(November 19, 2013 at 6:38 pm)bennyboy Wrote: You are still flirting with solipsism, here. I don't have direct access to ANY event or object-- in all cases I interface with them through my qualia.
This means that when I infer a plane crash, I'm remembering WHAT ITS LIKE to see a real crash, and believing that the image I see from the video matches that.
But in the case of qualia, when I describe it in its own terms, I'm talking about WHAT ITS LIKE to feel WHAT THINGS ARE LIKE.
That's another level, or layer, of reality we're talking about. Think function : derivative.

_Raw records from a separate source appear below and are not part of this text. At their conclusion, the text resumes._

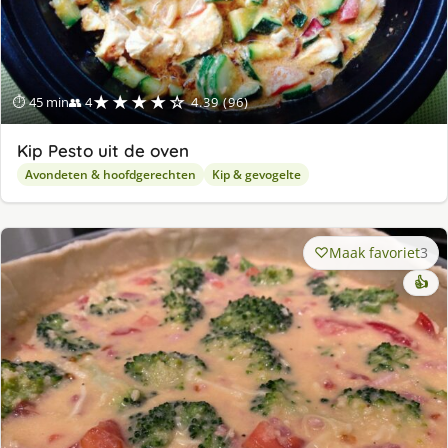
★★★★☆
⏱ 45 min
👥 4
4.39 (96)
Kip Pesto uit de oven
Avondeten & hoofdgerechten
Kip & gevogelte
Maak favoriet
3
👍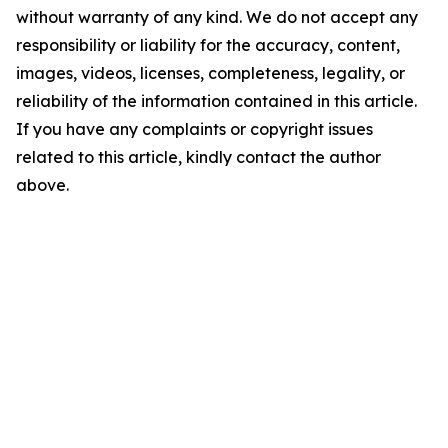
without warranty of any kind. We do not accept any
responsibility or liability for the accuracy, content,
images, videos, licenses, completeness, legality, or
reliability of the information contained in this article.
If you have any complaints or copyright issues
related to this article, kindly contact the author
above.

Solipsism does not enter the equation here. Within the context of this ANALOGY, your observation of a plane crash is equivalent to direct access to your own qualia. And your inference regarding the event from its images is as much of an agnostic assumption as inferring anyone else's qualia.
(November 19, 2013 at 6:38 pm)bennyboy Wrote: I never denied that they could subjectively experience. I denied that I'm willing to extend the same philosophical assumptions to robots that I make about humans, because robots are unlike me in important ways, while humans seem not to be
The philosophical assumption you are unwilling to extend happens to be subjective experience, which constitutes a denial for their capacity to do so.

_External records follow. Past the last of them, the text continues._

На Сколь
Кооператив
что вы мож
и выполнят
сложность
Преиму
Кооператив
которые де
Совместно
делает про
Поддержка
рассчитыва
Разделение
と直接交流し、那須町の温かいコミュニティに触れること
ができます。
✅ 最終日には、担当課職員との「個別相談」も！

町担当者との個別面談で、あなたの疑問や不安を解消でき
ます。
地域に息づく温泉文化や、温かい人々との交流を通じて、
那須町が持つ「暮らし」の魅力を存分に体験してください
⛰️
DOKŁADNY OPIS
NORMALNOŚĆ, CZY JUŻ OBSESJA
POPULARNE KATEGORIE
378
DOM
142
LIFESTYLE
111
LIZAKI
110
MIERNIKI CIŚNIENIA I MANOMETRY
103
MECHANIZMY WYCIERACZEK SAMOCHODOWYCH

(November 19, 2013 at 6:38 pm)bennyboy Wrote: I don't have an instinctive need to see them as conscious, and there's no pragmatic advantage to doing so. For my life to make sense, I don't have to believe that robots really experience.
That's the most basic mistake one can make in pursuit of knowledge - making assumptions based on need or advantage they provide.
(November 19, 2013 at 6:38 pm)bennyboy Wrote: Because the transmutation of energy can itself be seen as a kind of simple data processing.
How?
(November 19, 2013 at 6:38 pm)bennyboy Wrote: 1. Insufficient != Unnecessary
2. You'll have to describe how this is physically possible, or ever COULD be. The brain combines physical, chemical, and electrical interactions in ways so complex I don't think they can ever be modeled by anything less fantastically complex than a brain itself.
1. Did you miss the point? Function at cellular level is insufficient to give rise to qualia - which is why the notion of qualia at that level is nonsensical. It is, however, necessary to give rise to qualia at a higher level.
2. I'm inclined to agree. Any model of brain with replicated functions would have to be fantastically complex. A lot of scientists are still working on the "how" and they've made some great progress - including your own given examples of Artificial Neural Networks.